_What you have to do_
Copy the opening lines of the listing exactly, through and including the line with "107. Through public"; do not copy any pictures.

═══

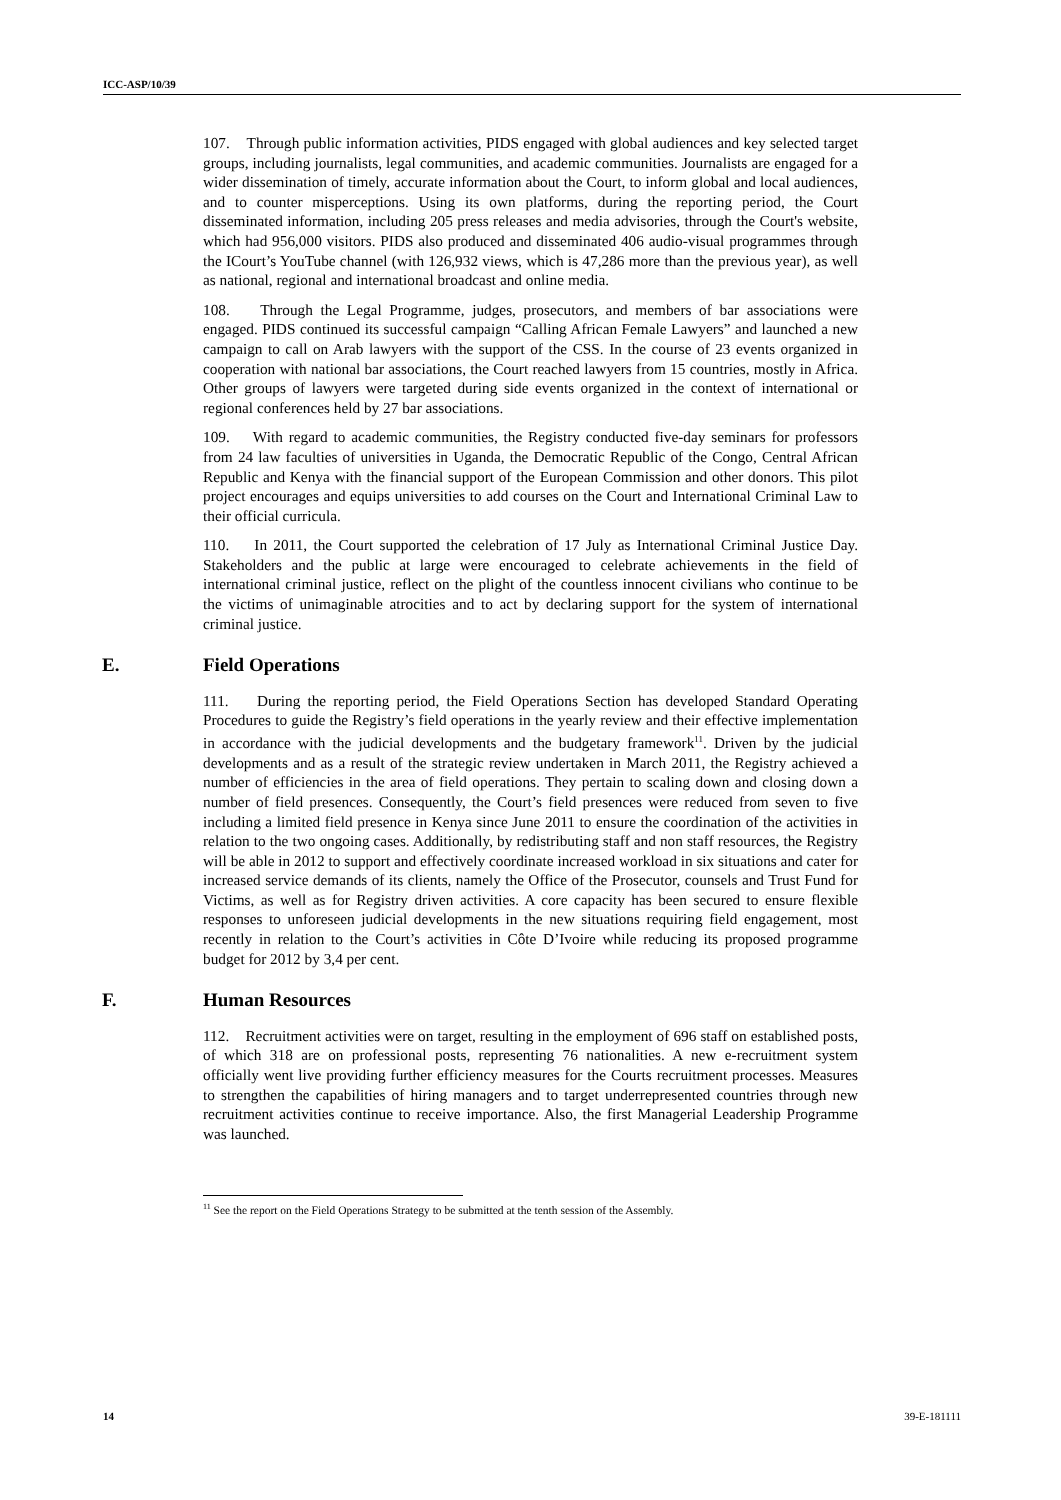ICC-ASP/10/39
107. Through public information activities, PIDS engaged with global audiences and key selected target groups, including journalists, legal communities, and academic communities. Journalists are engaged for a wider dissemination of timely, accurate information about the Court, to inform global and local audiences, and to counter misperceptions. Using its own platforms, during the reporting period, the Court disseminated information, including 205 press releases and media advisories, through the Court's website, which had 956,000 visitors. PIDS also produced and disseminated 406 audio-visual programmes through the ICourt’s YouTube channel (with 126,932 views, which is 47,286 more than the previous year), as well as national, regional and international broadcast and online media.
108. Through the Legal Programme, judges, prosecutors, and members of bar associations were engaged. PIDS continued its successful campaign “Calling African Female Lawyers” and launched a new campaign to call on Arab lawyers with the support of the CSS. In the course of 23 events organized in cooperation with national bar associations, the Court reached lawyers from 15 countries, mostly in Africa. Other groups of lawyers were targeted during side events organized in the context of international or regional conferences held by 27 bar associations.
109. With regard to academic communities, the Registry conducted five-day seminars for professors from 24 law faculties of universities in Uganda, the Democratic Republic of the Congo, Central African Republic and Kenya with the financial support of the European Commission and other donors. This pilot project encourages and equips universities to add courses on the Court and International Criminal Law to their official curricula.
110. In 2011, the Court supported the celebration of 17 July as International Criminal Justice Day. Stakeholders and the public at large were encouraged to celebrate achievements in the field of international criminal justice, reflect on the plight of the countless innocent civilians who continue to be the victims of unimaginable atrocities and to act by declaring support for the system of international criminal justice.
E. Field Operations
111. During the reporting period, the Field Operations Section has developed Standard Operating Procedures to guide the Registry’s field operations in the yearly review and their effective implementation in accordance with the judicial developments and the budgetary framework<sup>11</sup>. Driven by the judicial developments and as a result of the strategic review undertaken in March 2011, the Registry achieved a number of efficiencies in the area of field operations. They pertain to scaling down and closing down a number of field presences. Consequently, the Court’s field presences were reduced from seven to five including a limited field presence in Kenya since June 2011 to ensure the coordination of the activities in relation to the two ongoing cases. Additionally, by redistributing staff and non staff resources, the Registry will be able in 2012 to support and effectively coordinate increased workload in six situations and cater for increased service demands of its clients, namely the Office of the Prosecutor, counsels and Trust Fund for Victims, as well as for Registry driven activities. A core capacity has been secured to ensure flexible responses to unforeseen judicial developments in the new situations requiring field engagement, most recently in relation to the Court’s activities in Côte D’Ivoire while reducing its proposed programme budget for 2012 by 3,4 per cent.
F. Human Resources
112. Recruitment activities were on target, resulting in the employment of 696 staff on established posts, of which 318 are on professional posts, representing 76 nationalities. A new e-recruitment system officially went live providing further efficiency measures for the Courts recruitment processes. Measures to strengthen the capabilities of hiring managers and to target underrepresented countries through new recruitment activities continue to receive importance. Also, the first Managerial Leadership Programme was launched.
<sup>11</sup> See the report on the Field Operations Strategy to be submitted at the tenth session of the Assembly.
14 39-E-181111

═══

_Solution for this exercise_
ICC-ASP/10/39
107. Through public information activities, PIDS engaged with global audiences and key selected target groups, including journalists, legal communities, and academic communities. Journalists are engaged for a wider dissemination of timely, accurate information about the Court, to inform global and local audiences, and to counter misperceptions. Using its own platforms, during the reporting period, the Court disseminated information, including 205 press releases and media advisories, through the Court's website, which had 956,000 visitors. PIDS also produced and disseminated 406 audio-visual programmes through the ICourt’s YouTube channel (with 126,932 views, which is 47,286 more than the previous year), as well as national, regional and international broadcast and online media.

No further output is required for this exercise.